PROBLEM STATEMENT:
Every line that holds the word "efectiva" needs to be copied from the data below.

(Transcribed page contents)

╭──

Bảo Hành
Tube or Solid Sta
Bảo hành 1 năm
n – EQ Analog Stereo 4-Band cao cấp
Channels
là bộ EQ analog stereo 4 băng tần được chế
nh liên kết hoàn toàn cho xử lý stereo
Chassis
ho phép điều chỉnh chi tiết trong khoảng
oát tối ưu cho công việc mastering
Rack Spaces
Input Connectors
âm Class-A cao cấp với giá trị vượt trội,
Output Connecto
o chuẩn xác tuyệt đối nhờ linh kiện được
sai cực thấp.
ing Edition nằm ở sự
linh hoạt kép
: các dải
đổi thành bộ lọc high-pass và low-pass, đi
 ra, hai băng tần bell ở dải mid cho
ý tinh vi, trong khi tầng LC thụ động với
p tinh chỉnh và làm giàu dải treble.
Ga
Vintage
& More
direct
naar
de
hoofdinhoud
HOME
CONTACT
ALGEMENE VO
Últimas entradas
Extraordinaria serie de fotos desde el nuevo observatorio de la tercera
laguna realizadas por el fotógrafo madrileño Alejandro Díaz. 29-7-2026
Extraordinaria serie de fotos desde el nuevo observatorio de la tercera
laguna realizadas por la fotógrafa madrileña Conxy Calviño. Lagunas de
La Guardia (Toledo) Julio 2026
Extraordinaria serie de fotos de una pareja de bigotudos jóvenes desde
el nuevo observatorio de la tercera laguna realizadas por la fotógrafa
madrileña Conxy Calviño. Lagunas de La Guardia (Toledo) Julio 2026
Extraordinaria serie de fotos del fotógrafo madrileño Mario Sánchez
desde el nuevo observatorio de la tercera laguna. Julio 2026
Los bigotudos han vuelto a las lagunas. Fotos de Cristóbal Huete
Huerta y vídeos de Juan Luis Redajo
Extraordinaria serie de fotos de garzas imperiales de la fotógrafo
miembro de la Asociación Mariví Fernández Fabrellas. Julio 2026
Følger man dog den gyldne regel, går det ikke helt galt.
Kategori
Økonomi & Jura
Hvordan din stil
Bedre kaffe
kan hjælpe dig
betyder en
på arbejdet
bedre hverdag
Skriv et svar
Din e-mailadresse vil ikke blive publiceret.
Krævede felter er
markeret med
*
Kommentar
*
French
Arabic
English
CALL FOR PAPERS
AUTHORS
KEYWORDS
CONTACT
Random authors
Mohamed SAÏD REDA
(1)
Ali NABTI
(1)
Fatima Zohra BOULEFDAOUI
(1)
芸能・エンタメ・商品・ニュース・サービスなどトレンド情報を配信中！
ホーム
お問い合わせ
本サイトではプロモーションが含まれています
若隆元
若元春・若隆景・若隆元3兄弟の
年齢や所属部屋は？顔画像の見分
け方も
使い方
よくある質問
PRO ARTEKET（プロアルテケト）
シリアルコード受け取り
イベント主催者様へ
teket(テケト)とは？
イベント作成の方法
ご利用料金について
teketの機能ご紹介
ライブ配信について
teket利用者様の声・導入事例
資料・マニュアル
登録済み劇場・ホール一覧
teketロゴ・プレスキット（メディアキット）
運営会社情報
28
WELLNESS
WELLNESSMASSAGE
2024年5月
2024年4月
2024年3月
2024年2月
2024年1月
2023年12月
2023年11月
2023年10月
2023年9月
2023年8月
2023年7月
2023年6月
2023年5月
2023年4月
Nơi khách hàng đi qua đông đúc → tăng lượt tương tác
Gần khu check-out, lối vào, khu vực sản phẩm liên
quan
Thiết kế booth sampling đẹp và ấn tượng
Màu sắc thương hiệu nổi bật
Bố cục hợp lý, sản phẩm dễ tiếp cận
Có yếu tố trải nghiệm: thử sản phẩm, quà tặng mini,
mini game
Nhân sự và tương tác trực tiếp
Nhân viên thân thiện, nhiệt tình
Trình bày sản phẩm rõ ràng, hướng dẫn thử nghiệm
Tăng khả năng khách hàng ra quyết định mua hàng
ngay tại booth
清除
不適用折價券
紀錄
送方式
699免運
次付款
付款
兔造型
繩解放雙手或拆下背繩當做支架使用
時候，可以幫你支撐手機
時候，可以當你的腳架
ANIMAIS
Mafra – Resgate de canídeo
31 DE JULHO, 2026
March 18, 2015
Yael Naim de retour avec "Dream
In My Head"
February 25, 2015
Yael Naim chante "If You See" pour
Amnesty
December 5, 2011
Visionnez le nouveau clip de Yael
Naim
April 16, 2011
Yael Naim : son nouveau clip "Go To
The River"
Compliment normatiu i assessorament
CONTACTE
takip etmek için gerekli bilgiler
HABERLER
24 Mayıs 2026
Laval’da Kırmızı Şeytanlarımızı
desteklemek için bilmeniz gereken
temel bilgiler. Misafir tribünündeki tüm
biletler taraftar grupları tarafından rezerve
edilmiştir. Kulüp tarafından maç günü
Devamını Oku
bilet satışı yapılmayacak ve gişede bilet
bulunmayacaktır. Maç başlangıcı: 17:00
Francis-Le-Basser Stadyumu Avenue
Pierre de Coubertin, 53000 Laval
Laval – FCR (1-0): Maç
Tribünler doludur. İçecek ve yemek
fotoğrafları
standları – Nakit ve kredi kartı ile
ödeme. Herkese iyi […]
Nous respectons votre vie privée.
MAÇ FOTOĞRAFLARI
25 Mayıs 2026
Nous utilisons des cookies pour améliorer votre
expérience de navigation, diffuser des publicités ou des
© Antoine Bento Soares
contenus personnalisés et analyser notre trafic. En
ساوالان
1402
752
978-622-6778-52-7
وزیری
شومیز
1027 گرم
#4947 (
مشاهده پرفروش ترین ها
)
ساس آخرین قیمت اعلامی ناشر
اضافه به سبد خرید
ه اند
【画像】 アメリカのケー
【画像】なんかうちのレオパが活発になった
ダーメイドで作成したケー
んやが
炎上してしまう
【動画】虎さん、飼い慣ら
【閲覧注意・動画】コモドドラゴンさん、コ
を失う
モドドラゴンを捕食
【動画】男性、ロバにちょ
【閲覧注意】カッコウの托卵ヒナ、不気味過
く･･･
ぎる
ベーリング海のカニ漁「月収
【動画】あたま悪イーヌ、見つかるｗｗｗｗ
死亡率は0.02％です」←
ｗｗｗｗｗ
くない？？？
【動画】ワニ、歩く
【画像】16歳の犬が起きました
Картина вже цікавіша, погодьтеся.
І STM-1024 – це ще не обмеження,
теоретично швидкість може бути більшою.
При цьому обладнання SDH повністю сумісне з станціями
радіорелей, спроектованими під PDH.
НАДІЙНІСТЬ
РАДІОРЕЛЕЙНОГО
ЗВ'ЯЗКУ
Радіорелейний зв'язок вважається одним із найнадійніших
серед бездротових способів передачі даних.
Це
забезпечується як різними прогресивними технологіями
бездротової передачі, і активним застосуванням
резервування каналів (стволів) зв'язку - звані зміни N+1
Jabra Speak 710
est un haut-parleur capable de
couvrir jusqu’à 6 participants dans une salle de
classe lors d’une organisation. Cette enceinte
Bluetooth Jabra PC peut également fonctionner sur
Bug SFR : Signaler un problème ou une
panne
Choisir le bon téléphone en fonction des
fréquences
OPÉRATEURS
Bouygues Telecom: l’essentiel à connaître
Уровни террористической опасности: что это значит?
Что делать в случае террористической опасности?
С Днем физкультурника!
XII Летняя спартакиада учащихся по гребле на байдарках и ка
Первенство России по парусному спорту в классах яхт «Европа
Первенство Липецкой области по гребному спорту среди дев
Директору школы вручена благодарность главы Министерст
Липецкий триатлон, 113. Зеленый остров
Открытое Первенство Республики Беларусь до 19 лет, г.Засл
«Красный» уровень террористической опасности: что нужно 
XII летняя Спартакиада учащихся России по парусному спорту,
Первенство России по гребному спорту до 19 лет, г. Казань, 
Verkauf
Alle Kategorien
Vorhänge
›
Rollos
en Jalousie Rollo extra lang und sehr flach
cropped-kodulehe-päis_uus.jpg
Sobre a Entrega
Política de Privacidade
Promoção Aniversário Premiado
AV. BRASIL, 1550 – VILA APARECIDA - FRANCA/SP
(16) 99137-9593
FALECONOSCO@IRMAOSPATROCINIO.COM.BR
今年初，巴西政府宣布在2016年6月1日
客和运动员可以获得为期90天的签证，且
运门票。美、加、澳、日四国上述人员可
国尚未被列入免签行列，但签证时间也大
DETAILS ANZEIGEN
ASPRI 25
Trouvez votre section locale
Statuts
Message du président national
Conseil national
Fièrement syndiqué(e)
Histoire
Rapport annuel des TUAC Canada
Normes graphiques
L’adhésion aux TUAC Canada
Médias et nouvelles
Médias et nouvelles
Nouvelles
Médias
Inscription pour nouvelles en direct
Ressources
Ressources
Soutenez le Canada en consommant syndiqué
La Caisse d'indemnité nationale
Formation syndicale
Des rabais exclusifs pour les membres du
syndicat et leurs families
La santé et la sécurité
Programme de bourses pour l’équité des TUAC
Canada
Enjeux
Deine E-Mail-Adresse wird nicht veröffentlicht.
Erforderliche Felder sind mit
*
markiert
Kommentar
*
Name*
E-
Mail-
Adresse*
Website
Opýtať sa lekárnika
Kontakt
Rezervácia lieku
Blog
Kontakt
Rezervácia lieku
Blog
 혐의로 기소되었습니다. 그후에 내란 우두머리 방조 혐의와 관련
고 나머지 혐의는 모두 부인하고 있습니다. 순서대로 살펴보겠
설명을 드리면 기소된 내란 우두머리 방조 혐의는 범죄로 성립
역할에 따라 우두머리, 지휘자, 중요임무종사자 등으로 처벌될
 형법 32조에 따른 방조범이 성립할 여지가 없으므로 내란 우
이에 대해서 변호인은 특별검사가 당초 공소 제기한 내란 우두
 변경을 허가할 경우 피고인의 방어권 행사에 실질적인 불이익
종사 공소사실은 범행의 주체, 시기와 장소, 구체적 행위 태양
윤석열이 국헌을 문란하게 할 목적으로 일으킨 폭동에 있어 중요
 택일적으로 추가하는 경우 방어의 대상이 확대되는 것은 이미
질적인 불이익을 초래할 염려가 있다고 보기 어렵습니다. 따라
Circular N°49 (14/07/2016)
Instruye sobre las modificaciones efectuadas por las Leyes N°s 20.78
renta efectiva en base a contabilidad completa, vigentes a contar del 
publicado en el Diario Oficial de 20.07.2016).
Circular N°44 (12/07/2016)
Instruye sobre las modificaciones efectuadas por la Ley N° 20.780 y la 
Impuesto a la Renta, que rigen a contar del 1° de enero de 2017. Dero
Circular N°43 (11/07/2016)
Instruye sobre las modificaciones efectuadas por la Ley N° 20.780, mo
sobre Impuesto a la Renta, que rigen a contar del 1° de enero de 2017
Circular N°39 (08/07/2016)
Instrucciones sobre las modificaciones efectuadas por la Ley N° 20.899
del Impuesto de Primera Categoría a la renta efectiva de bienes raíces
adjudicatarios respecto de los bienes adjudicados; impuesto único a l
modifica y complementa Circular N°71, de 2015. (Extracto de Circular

╰──

SOLUTION FOR THIS TASK:
renta efectiva en base a contabilidad completa, vigentes a contar del 
del Impuesto de Primera Categoría a la renta efectiva de bienes raíces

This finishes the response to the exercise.